Mergers & Acquisitions

Sales to Third Parties

After a buyer has been identified, Jim negotiates the terms and conditions of sale, document those terms and conditions with precise language to reduce the chances of ambiguity and post-closing disputes. The definitive transaction documents typically include a term sheet or letter of intent, acquisition agreement, disclosure schedules and ancillary documents (bill of sale, assignment and assumption agreement, board resolutions, owner resolutions, certificates, opinion letters etc.). Meaningful provisions to be negotiated and documented include purchase price calculation, earn-out provisions, working capital adjustment provisions, representations and warranties, indemnification provisions, indemnity caps, thresholds and limited survival periods.
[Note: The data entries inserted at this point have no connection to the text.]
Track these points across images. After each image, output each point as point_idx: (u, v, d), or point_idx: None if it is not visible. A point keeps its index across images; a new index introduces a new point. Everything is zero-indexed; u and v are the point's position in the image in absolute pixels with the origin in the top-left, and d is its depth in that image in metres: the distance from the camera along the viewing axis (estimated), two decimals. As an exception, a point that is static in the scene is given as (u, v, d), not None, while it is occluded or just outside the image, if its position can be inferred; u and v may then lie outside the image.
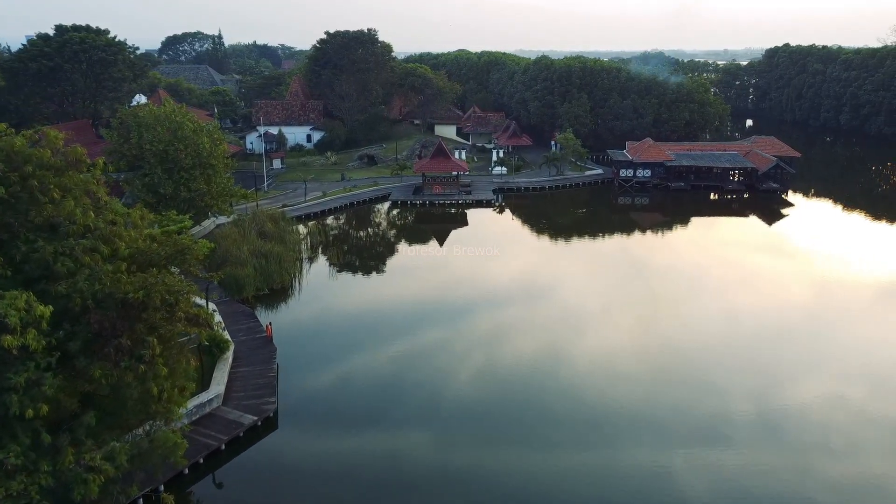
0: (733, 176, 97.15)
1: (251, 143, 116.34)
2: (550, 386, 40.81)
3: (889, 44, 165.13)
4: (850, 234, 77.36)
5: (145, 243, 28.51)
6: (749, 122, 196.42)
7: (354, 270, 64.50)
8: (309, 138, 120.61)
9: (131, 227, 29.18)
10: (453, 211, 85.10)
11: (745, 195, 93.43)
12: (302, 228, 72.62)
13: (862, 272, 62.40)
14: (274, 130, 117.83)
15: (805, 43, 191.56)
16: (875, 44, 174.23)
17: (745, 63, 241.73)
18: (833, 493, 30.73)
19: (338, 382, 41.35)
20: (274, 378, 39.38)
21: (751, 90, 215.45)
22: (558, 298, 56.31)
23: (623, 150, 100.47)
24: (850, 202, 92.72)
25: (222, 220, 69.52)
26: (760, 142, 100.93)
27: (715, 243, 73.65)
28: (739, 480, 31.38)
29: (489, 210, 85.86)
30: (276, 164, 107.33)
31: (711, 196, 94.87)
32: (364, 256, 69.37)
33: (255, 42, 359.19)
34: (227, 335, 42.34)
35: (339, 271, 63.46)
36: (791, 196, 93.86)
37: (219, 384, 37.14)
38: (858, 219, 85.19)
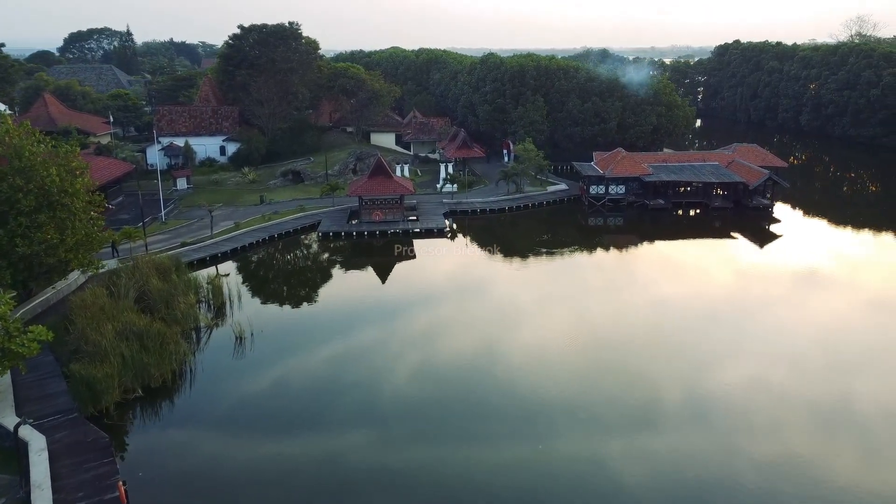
0: (715, 191, 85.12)
1: (152, 159, 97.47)
2: (487, 381, 40.49)
3: (844, 40, 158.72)
4: (863, 253, 66.23)
5: None
6: (699, 123, 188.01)
7: (272, 338, 47.62)
8: (223, 151, 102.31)
9: None
10: (398, 243, 69.55)
11: (733, 213, 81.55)
12: (203, 278, 55.58)
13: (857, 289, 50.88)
14: (180, 142, 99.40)
15: (729, 41, 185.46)
16: (817, 39, 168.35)
17: (689, 61, 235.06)
18: (757, 473, 31.36)
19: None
20: None
21: (700, 89, 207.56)
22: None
23: (591, 163, 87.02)
24: (851, 218, 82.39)
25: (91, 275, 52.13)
26: (742, 150, 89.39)
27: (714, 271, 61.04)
28: (671, 464, 32.09)
29: (442, 240, 70.73)
30: (181, 183, 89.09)
31: (691, 213, 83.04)
32: (285, 317, 53.08)
33: (171, 39, 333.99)
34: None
35: (250, 341, 46.54)
36: (780, 212, 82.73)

He reminds clients that it is not the total purchase price included in the transaction documents that matter but, instead, it is the net purchase price actually received by clients after taxes and any post-closing adjustments.

Sales to Key Employees/Relatives

If a business owner decides to sell the business to one or several key employees or relatives, the transaction documents will be relatively the same as the transaction documents applicable in a third party sale; however, additional actions might be taken prior to the sale of the business. The owner can decide if they would like to gift or sell a small portion of the business’s equity to the key employee(s) or relative(s) as they are being groomed to take over the business. Jim outlines the sale to the key employee(s) or relative(s) from the initial decision to sell the business through the purchase of all of the owner’s equity of the business. Often the key employee or relative needs to obtain financing for the final purchase price. Jim assists in identifying and arranging the right bank and loan to complete the transaction.

Strategic Acquisitions

Jim helps clients strategize to make acquisitions to accelerate growth. Such services include assistance in connection with identifying targets, performing legal due diligence, negotiating purchase price and terms and conditions of sale, and closing the transactions.